▶ _Goal of the exercise_: Count the lines of the listing that contain the string "Support", and give only the number.

--- --- ---

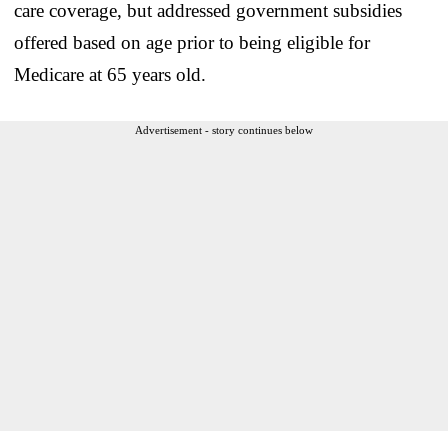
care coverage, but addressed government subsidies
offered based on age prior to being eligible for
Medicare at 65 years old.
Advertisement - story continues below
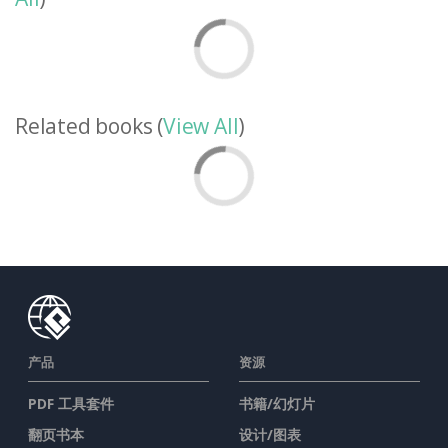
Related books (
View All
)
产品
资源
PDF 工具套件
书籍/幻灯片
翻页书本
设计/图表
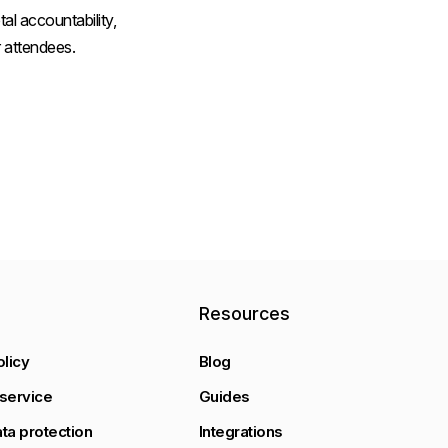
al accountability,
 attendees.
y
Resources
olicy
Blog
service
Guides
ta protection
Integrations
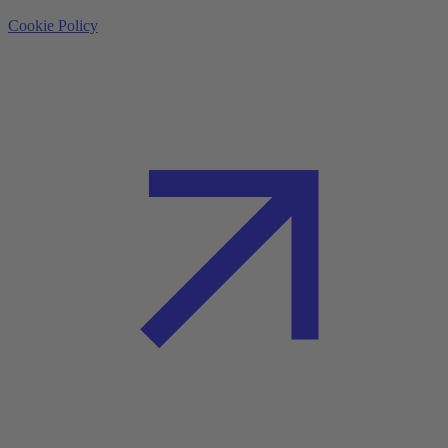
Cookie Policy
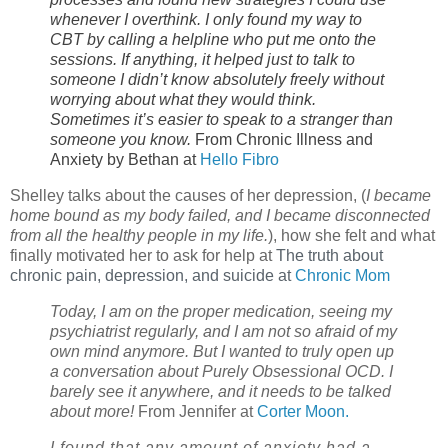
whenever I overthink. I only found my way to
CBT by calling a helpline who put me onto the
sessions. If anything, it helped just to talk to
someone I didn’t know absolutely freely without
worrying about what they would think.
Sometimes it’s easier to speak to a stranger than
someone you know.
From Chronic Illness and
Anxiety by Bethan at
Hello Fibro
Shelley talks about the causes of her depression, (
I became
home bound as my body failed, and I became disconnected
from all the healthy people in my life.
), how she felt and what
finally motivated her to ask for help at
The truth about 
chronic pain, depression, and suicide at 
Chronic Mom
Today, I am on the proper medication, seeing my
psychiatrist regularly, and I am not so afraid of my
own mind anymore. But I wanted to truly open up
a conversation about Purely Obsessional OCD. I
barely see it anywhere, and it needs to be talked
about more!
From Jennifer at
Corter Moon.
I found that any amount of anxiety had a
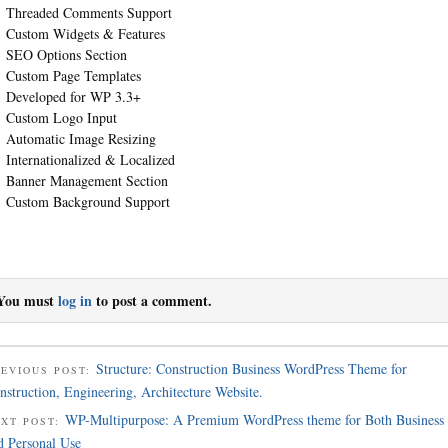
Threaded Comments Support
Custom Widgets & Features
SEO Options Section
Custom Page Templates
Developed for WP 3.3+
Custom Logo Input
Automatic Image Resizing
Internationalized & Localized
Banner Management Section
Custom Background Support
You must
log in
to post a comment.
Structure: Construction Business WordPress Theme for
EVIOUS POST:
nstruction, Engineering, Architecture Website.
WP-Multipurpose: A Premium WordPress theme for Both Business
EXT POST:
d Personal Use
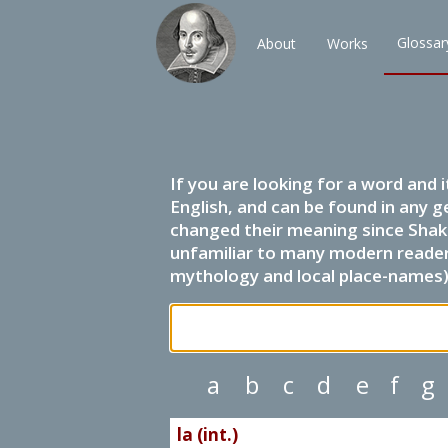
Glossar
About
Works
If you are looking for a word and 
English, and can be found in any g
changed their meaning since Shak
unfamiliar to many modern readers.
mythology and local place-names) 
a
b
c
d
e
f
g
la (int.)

--- --- ---

▶ _Result of this task_: 2